_ENUNCIADO_
Continúa, por favor, el fragmento sobre la desaparición del humor a partir de su última oración.

_FRAGMENTO DE LECTURA_
Tal vez eso explique lo que pasa. Puede que alguien haya pensado que, si hacemos desaparecer el humor, parecerá que hemos llegado a un mundo ideal en el que ya no es necesario. El humor inteligente, transgresor, molesto, necesariamente beligerante entre iguales, y sobre todo necesariamente ofensivo en sentido ascendente, el humor que debería descolocarnos y obligarnos a repensar la realidad, ha desaparecido casi por completo. Empezando por la prensa, donde ha quedado reducido a eso que se llama editoriales gráficos, lecturas ideológicas de la actualidad conclusivas, discursivas, sin incógnita que despejar, sin margen para la duda, correctas, autocomplacientes.

_DATOS REGISTRADOS_
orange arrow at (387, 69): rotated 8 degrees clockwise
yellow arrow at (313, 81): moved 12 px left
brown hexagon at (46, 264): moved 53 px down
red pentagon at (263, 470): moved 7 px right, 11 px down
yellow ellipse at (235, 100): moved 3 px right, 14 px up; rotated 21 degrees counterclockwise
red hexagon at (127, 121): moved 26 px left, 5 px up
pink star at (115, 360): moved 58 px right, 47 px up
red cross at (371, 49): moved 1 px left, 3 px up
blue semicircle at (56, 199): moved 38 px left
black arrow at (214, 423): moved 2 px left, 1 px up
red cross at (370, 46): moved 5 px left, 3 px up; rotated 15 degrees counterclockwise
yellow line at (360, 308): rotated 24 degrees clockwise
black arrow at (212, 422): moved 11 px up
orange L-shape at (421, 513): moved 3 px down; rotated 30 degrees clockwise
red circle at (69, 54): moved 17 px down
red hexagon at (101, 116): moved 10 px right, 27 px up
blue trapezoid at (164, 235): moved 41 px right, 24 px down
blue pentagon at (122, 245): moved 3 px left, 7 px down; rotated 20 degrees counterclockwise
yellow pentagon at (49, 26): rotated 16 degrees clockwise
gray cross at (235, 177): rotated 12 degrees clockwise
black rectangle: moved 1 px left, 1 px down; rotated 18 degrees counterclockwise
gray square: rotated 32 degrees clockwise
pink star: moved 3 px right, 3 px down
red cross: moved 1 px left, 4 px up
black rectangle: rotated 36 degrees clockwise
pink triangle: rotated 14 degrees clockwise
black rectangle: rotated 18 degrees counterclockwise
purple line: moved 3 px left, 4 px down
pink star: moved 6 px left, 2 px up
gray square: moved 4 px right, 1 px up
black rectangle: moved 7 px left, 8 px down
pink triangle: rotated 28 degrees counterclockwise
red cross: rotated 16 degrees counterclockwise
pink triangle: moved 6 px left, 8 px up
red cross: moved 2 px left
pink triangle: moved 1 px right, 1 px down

_RESPUESTA_
Ahora, aparte de ese humor que no tiene nada de humorístico, como reconoce abiertamente El Roto, se lleva el humor grueso, que es el más inofensivo de todos, y también el humor blanco —de color apastelado, más bien—, ese que la izquierda repudiaba no hace mucho por reaccionario, igual que a cualquier otra forma de arte que no fuera consciente de su ineludible carácter político. También hay reductos donde sobrevive la parodia, un género que siempre ha requerido, tanto para hacerlo como para disfrutarlo, un cierto grado de miseria moral, porque no se ceba con seres reales sino con unos personajes a los que previamente se deshumaniza para dejarlos a merced del sarcasmo, que es algo que no tiene nada que ver con el humorismo. Pero lo que quizá muestra de una manera más elocuente la decadencia del humor es la moda del stand-up, ese estilo de comedia en el que alguna vez brillaron individuos como Lenny Bruce o George Carlin, unos tipos que conseguían zarandear la lógica del público, al que provocaban con un discurso sostenido e in crescendo hasta rozar lo insoportable.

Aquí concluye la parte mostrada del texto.